Data extracted from a collection:
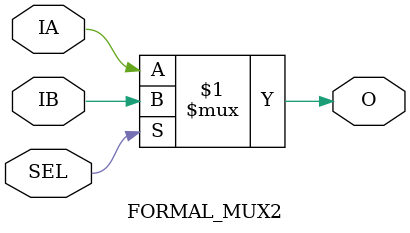
<source format=v>
/*
 *  yosys -- Yosys Open SYnthesis Suite
 *
 *  Copyright (C) 2012  Clifford Wolf <clifford@clifford.at>
 *
 *  Permission to use, copy, modify, and/or distribute this software for any
 *  purpose with or without fee is hereby granted, provided that the above
 *  copyright notice and this permission notice appear in all copies.
 *
 *  THE SOFTWARE IS PROVIDED "AS IS" AND THE AUTHOR DISCLAIMS ALL WARRANTIES
 *  WITH REGARD TO THIS SOFTWARE INCLUDING ALL IMPLIED WARRANTIES OF
 *  MERCHANTABILITY AND FITNESS. IN NO EVENT SHALL THE AUTHOR BE LIABLE FOR
 *  ANY SPECIAL, DIRECT, INDIRECT, OR CONSEQUENTIAL DAMAGES OR ANY DAMAGES
 *  WHATSOEVER RESULTING FROM LOSS OF USE, DATA OR PROFITS, WHETHER IN AN
 *  ACTION OF CONTRACT, NEGLIGENCE OR OTHER TORTIOUS ACTION, ARISING OUT OF
 *  OR IN CONNECTION WITH THE USE OR PERFORMANCE OF THIS SOFTWARE.
 *
 */

// See Xilinx UG953 and UG474 for a description of the cell types below.
// http://www.xilinx.com/support/documentation/user_guides/ug474_7Series_CLB.pdf
// http://www.xilinx.com/support/documentation/sw_manuals/xilinx2014_4/ug953-vivado-7series-libraries.pdf

module VCC(output P);
  assign P = 1;
endmodule

module GND(output G);
  assign G = 0;
endmodule

module IBUF(output O, input I);
  parameter IOSTANDARD = "default";
  parameter IBUF_LOW_PWR = 0;
  assign O = I;
endmodule

module OBUF(output O, input I);
  parameter IOSTANDARD = "default";
  parameter DRIVE = 12;
  parameter SLEW = "SLOW";
  assign O = I;
endmodule

module BUFG(output O, input I);
  assign O = I;
endmodule

module BUFGCTRL(
    output O,
    input I0, input I1,
    input S0, input S1,
    input CE0, input CE1,
    input IGNORE0, input IGNORE1);

parameter [0:0] INIT_OUT = 1'b0;
parameter PRESELECT_I0 = "FALSE";
parameter PRESELECT_I1 = "FALSE";
parameter [0:0] IS_CE0_INVERTED = 1'b0;
parameter [0:0] IS_CE1_INVERTED = 1'b0;
parameter [0:0] IS_S0_INVERTED = 1'b0;
parameter [0:0] IS_S1_INVERTED = 1'b0;
parameter [0:0] IS_IGNORE0_INVERTED = 1'b0;
parameter [0:0] IS_IGNORE1_INVERTED = 1'b0;

wire I0_internal = ((CE0 ^ IS_CE0_INVERTED) ? I0 : INIT_OUT);
wire I1_internal = ((CE1 ^ IS_CE1_INVERTED) ? I1 : INIT_OUT);
wire S0_true = (S0 ^ IS_S0_INVERTED);
wire S1_true = (S1 ^ IS_S1_INVERTED);

assign O = S0_true ? I0_internal : (S1_true ? I1_internal : INIT_OUT);

endmodule

module BUFHCE(output O, input I, input CE);

parameter [0:0] INIT_OUT = 1'b0;
parameter CE_TYPE = "SYNC";
parameter [0:0] IS_CE_INVERTED = 1'b0;

assign O = ((CE ^ IS_CE_INVERTED) ? I : INIT_OUT);

endmodule

// module OBUFT(output O, input I, T);
//   assign O = T ? 1'bz : I;
// endmodule

// module IOBUF(inout IO, output O, input I, T);
//   assign O = IO, IO = T ? 1'bz : I;
// endmodule

module INV(output O, input I);
  assign O = !I;
endmodule

module LUT1(output O, input I0);
  parameter [1:0] INIT = 0;
  assign O = I0 ? INIT[1] : INIT[0];
endmodule

module LUT2(output O, input I0, I1);
  parameter [3:0] INIT = 0;
  wire [ 1: 0] s1 = I1 ? INIT[ 3: 2] : INIT[ 1: 0];
  assign O = I0 ? s1[1] : s1[0];
endmodule

module LUT3(output O, input I0, I1, I2);
  parameter [7:0] INIT = 0;
  wire [ 3: 0] s2 = I2 ? INIT[ 7: 4] : INIT[ 3: 0];
  wire [ 1: 0] s1 = I1 ?   s2[ 3: 2] :   s2[ 1: 0];
  assign O = I0 ? s1[1] : s1[0];
endmodule

module LUT4(output O, input I0, I1, I2, I3);
  parameter [15:0] INIT = 0;
  wire [ 7: 0] s3 = I3 ? INIT[15: 8] : INIT[ 7: 0];
  wire [ 3: 0] s2 = I2 ?   s3[ 7: 4] :   s3[ 3: 0];
  wire [ 1: 0] s1 = I1 ?   s2[ 3: 2] :   s2[ 1: 0];
  assign O = I0 ? s1[1] : s1[0];
endmodule

module LUT5(output O, input I0, I1, I2, I3, I4);
  parameter [31:0] INIT = 0;
  wire [15: 0] s4 = I4 ? INIT[31:16] : INIT[15: 0];
  wire [ 7: 0] s3 = I3 ?   s4[15: 8] :   s4[ 7: 0];
  wire [ 3: 0] s2 = I2 ?   s3[ 7: 4] :   s3[ 3: 0];
  wire [ 1: 0] s1 = I1 ?   s2[ 3: 2] :   s2[ 1: 0];
  assign O = I0 ? s1[1] : s1[0];
endmodule

module LUT6(output O, input I0, I1, I2, I3, I4, I5);
  parameter [63:0] INIT = 0;
  wire [31: 0] s5 = I5 ? INIT[63:32] : INIT[31: 0];
  wire [15: 0] s4 = I4 ?   s5[31:16] :   s5[15: 0];
  wire [ 7: 0] s3 = I3 ?   s4[15: 8] :   s4[ 7: 0];
  wire [ 3: 0] s2 = I2 ?   s3[ 7: 4] :   s3[ 3: 0];
  wire [ 1: 0] s1 = I1 ?   s2[ 3: 2] :   s2[ 1: 0];
  assign O = I0 ? s1[1] : s1[0];
endmodule

module LUT6_2(output O6, output O5, input I0, I1, I2, I3, I4, I5);
  parameter [63:0] INIT = 0;
  wire [31: 0] s5 = I5 ? INIT[63:32] : INIT[31: 0];
  wire [15: 0] s4 = I4 ?   s5[31:16] :   s5[15: 0];
  wire [ 7: 0] s3 = I3 ?   s4[15: 8] :   s4[ 7: 0];
  wire [ 3: 0] s2 = I2 ?   s3[ 7: 4] :   s3[ 3: 0];
  wire [ 1: 0] s1 = I1 ?   s2[ 3: 2] :   s2[ 1: 0];
  assign O6 = I0 ? s1[1] : s1[0];

  wire [15: 0] s5_4 = I4 ? INIT[31:16] : INIT[15: 0];
  wire [ 7: 0] s5_3 = I3 ? s5_4[15: 8] : s5_4[ 7: 0];
  wire [ 3: 0] s5_2 = I2 ? s5_3[ 7: 4] : s5_3[ 3: 0];
  wire [ 1: 0] s5_1 = I1 ? s5_2[ 3: 2] : s5_2[ 1: 0];
  assign O5 = I0 ? s5_1[1] : s5_1[0];
endmodule

module MUXCY(output O, input CI, DI, S);
  assign O = S ? CI : DI;
endmodule

(* abc_box_id = 1, lib_whitebox *)
module MUXF7(output O, input I0, I1, S);
  assign O = S ? I1 : I0;
endmodule

(* abc_box_id = 2, lib_whitebox *)
module MUXF8(output O, input I0, I1, S);
  assign O = S ? I1 : I0;
endmodule

`ifdef _ABC
(* abc_box_id = 3, lib_whitebox *)
module \$__XILINX_MUXF78 (output O, input I0, I1, I2, I3, S0, S1);
  assign O = S1 ? (S0 ? I3 : I2)
                : (S0 ? I1 : I0);
endmodule
`endif

module XORCY(output O, input CI, LI);
  assign O = CI ^ LI;
endmodule

(* abc_box_id = 4, abc_carry="CI,CO", lib_whitebox *)
module CARRY4(output [3:0] CO, O, input CI, CYINIT, input [3:0] DI, S);
  assign O = S ^ {CO[2:0], CI | CYINIT};
  assign CO[0] = S[0] ? CI | CYINIT : DI[0];
  assign CO[1] = S[1] ? CO[0] : DI[1];
  assign CO[2] = S[2] ? CO[1] : DI[2];
  assign CO[3] = S[3] ? CO[2] : DI[3];
endmodule

`ifdef _EXPLICIT_CARRY

module CARRY0(output CO_CHAIN, CO_FABRIC, O, input CI, CI_INIT, DI, S);
  parameter CYINIT_FABRIC = 0;
  wire CI_COMBINE;
  if(CYINIT_FABRIC) begin
    assign CI_COMBINE = CI_INIT;
  end else begin
    assign CI_COMBINE = CI;
  end
  assign CO_CHAIN = S ? CI_COMBINE : DI;
  assign CO_FABRIC = S ? CI_COMBINE : DI;
  assign O = S ^ CI_COMBINE;
endmodule

module CARRY(output CO_CHAIN, CO_FABRIC, O, input CI, DI, S);
  assign CO_CHAIN = S ? CI : DI;
  assign CO_FABRIC = S ? CI : DI;
  assign O = S ^ CI;
endmodule

`endif

module FDRE (output reg Q, input C, CE, D, R);
  parameter [0:0] INIT = 1'b0;
  parameter [0:0] IS_C_INVERTED = 1'b0;
  parameter [0:0] IS_D_INVERTED = 1'b0;
  parameter [0:0] IS_R_INVERTED = 1'b0;
  initial Q <= INIT;
  generate case (|IS_C_INVERTED)
    1'b0: always @(posedge C) if (R == !IS_R_INVERTED) Q <= 1'b0; else if (CE) Q <= D ^ IS_D_INVERTED;
    1'b1: always @(negedge C) if (R == !IS_R_INVERTED) Q <= 1'b0; else if (CE) Q <= D ^ IS_D_INVERTED;
  endcase endgenerate
endmodule

module FDSE (output reg Q, input C, CE, D, S);
  parameter [0:0] INIT = 1'b1;
  parameter [0:0] IS_C_INVERTED = 1'b0;
  parameter [0:0] IS_D_INVERTED = 1'b0;
  parameter [0:0] IS_S_INVERTED = 1'b0;
  initial Q <= INIT;
  generate case (|IS_C_INVERTED)
    1'b0: always @(posedge C) if (S == !IS_S_INVERTED) Q <= 1'b1; else if (CE) Q <= D ^ IS_D_INVERTED;
    1'b1: always @(negedge C) if (S == !IS_S_INVERTED) Q <= 1'b1; else if (CE) Q <= D ^ IS_D_INVERTED;
  endcase endgenerate
endmodule

module FDCE (output reg Q, input C, CE, D, CLR);
  parameter [0:0] INIT = 1'b0;
  parameter [0:0] IS_C_INVERTED = 1'b0;
  parameter [0:0] IS_D_INVERTED = 1'b0;
  parameter [0:0] IS_CLR_INVERTED = 1'b0;
  initial Q <= INIT;
  generate case ({|IS_C_INVERTED, |IS_CLR_INVERTED})
    2'b00: always @(posedge C, posedge CLR) if ( CLR) Q <= 1'b0; else if (CE) Q <= D ^ IS_D_INVERTED;
    2'b01: always @(posedge C, negedge CLR) if (!CLR) Q <= 1'b0; else if (CE) Q <= D ^ IS_D_INVERTED;
    2'b10: always @(negedge C, posedge CLR) if ( CLR) Q <= 1'b0; else if (CE) Q <= D ^ IS_D_INVERTED;
    2'b11: always @(negedge C, negedge CLR) if (!CLR) Q <= 1'b0; else if (CE) Q <= D ^ IS_D_INVERTED;
  endcase endgenerate
endmodule

module FDPE (output reg Q, input C, CE, D, PRE);
  parameter [0:0] INIT = 1'b1;
  parameter [0:0] IS_C_INVERTED = 1'b0;
  parameter [0:0] IS_D_INVERTED = 1'b0;
  parameter [0:0] IS_PRE_INVERTED = 1'b0;
  initial Q <= INIT;
  generate case ({|IS_C_INVERTED, |IS_PRE_INVERTED})
    2'b00: always @(posedge C, posedge PRE) if ( PRE) Q <= 1'b1; else if (CE) Q <= D ^ IS_D_INVERTED;
    2'b01: always @(posedge C, negedge PRE) if (!PRE) Q <= 1'b1; else if (CE) Q <= D ^ IS_D_INVERTED;
    2'b10: always @(negedge C, posedge PRE) if ( PRE) Q <= 1'b1; else if (CE) Q <= D ^ IS_D_INVERTED;
    2'b11: always @(negedge C, negedge PRE) if (!PRE) Q <= 1'b1; else if (CE) Q <= D ^ IS_D_INVERTED;
  endcase endgenerate
endmodule

module FDRE_1 (output reg Q, input C, CE, D, R);
  parameter [0:0] INIT = 1'b0;
  initial Q <= INIT;
  always @(negedge C) if (R) Q <= 1'b0; else if(CE) Q <= D;
endmodule

module FDSE_1 (output reg Q, input C, CE, D, S);
  parameter [0:0] INIT = 1'b1;
  initial Q <= INIT;
  always @(negedge C) if (S) Q <= 1'b1; else if(CE) Q <= D;
endmodule

module FDCE_1 (output reg Q, input C, CE, D, CLR);
  parameter [0:0] INIT = 1'b0;
  initial Q <= INIT;
  always @(negedge C, posedge CLR) if (CLR) Q <= 1'b0; else if (CE) Q <= D;
endmodule

module FDPE_1 (output reg Q, input C, CE, D, PRE);
  parameter [0:0] INIT = 1'b1;
  initial Q <= INIT;
  always @(negedge C, posedge PRE) if (PRE) Q <= 1'b1; else if (CE) Q <= D;
endmodule

(* abc_box_id = 5, abc_scc_break="D,WE" *)
module RAM32X1D (
  output DPO, SPO,
  input  D, WCLK, WE,
  input  A0, A1, A2, A3, A4,
  input  DPRA0, DPRA1, DPRA2, DPRA3, DPRA4
);
  parameter INIT = 32'h0;
  parameter IS_WCLK_INVERTED = 1'b0;
  wire [4:0] a = {A4, A3, A2, A1, A0};
  wire [4:0] dpra = {DPRA4, DPRA3, DPRA2, DPRA1, DPRA0};
  reg [31:0] mem = INIT;
  assign SPO = mem[a];
  assign DPO = mem[dpra];
  wire clk = WCLK ^ IS_WCLK_INVERTED;
  always @(posedge clk) if (WE) mem[a] <= D;
endmodule

(* abc_box_id = 6, abc_scc_break="D,WE" *)
module RAM64X1D (
  output DPO, SPO,
  input  D, WCLK, WE,
  input  A0, A1, A2, A3, A4, A5,
  input  DPRA0, DPRA1, DPRA2, DPRA3, DPRA4, DPRA5
);
  parameter INIT = 64'h0;
  parameter IS_WCLK_INVERTED = 1'b0;
  wire [5:0] a = {A5, A4, A3, A2, A1, A0};
  wire [5:0] dpra = {DPRA5, DPRA4, DPRA3, DPRA2, DPRA1, DPRA0};
  reg [63:0] mem = INIT;
  assign SPO = mem[a];
  assign DPO = mem[dpra];
  wire clk = WCLK ^ IS_WCLK_INVERTED;
  always @(posedge clk) if (WE) mem[a] <= D;
endmodule

(* abc_box_id = 7, abc_scc_break="D,WE" *)
module RAM128X1D (
  output       DPO, SPO,
  input        D, WCLK, WE,
  input  [6:0] A, DPRA
);
  parameter INIT = 128'h0;
  parameter IS_WCLK_INVERTED = 1'b0;
  reg [127:0] mem = INIT;
  assign SPO = mem[A];
  assign DPO = mem[DPRA];
  wire clk = WCLK ^ IS_WCLK_INVERTED;
  always @(posedge clk) if (WE) mem[A] <= D;
endmodule

module SRL16E (
  output Q,
  input A0, A1, A2, A3, CE, CLK, D
);
  parameter [15:0] INIT = 16'h0000;
  parameter [0:0] IS_CLK_INVERTED = 1'b0;

  reg [15:0] r = INIT;
  assign Q = r[{A3,A2,A1,A0}];
  generate
    if (IS_CLK_INVERTED) begin
      always @(negedge CLK) if (CE) r <= { r[14:0], D };
    end
    else
        always @(posedge CLK) if (CE) r <= { r[14:0], D };
  endgenerate
endmodule

module SRLC32E (
  output Q,
  output Q31,
  input [4:0] A,
  input CE, CLK, D
);
  parameter [31:0] INIT = 32'h00000000;
  parameter [0:0] IS_CLK_INVERTED = 1'b0;

  reg [31:0] r = INIT;
  assign Q31 = r[31];
  assign Q = r[A];
  generate
    if (IS_CLK_INVERTED) begin
      always @(negedge CLK) if (CE) r <= { r[30:0], D };
    end
    else
      always @(posedge CLK) if (CE) r <= { r[30:0], D };
  endgenerate
endmodule

module FORMAL_MUX2 (O, IA, IB, SEL);

  output O;
  input IA, IB, SEL;
  assign O = SEL ? IB : IA;
endmodule

</source>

# TASK OBJECTIVE:
Using the records above, report each line that contains the word "FALSE" by copying it.

# RESPONSE TO THIS EXERCISE:
parameter PRESELECT_I0 = "FALSE";
parameter PRESELECT_I1 = "FALSE";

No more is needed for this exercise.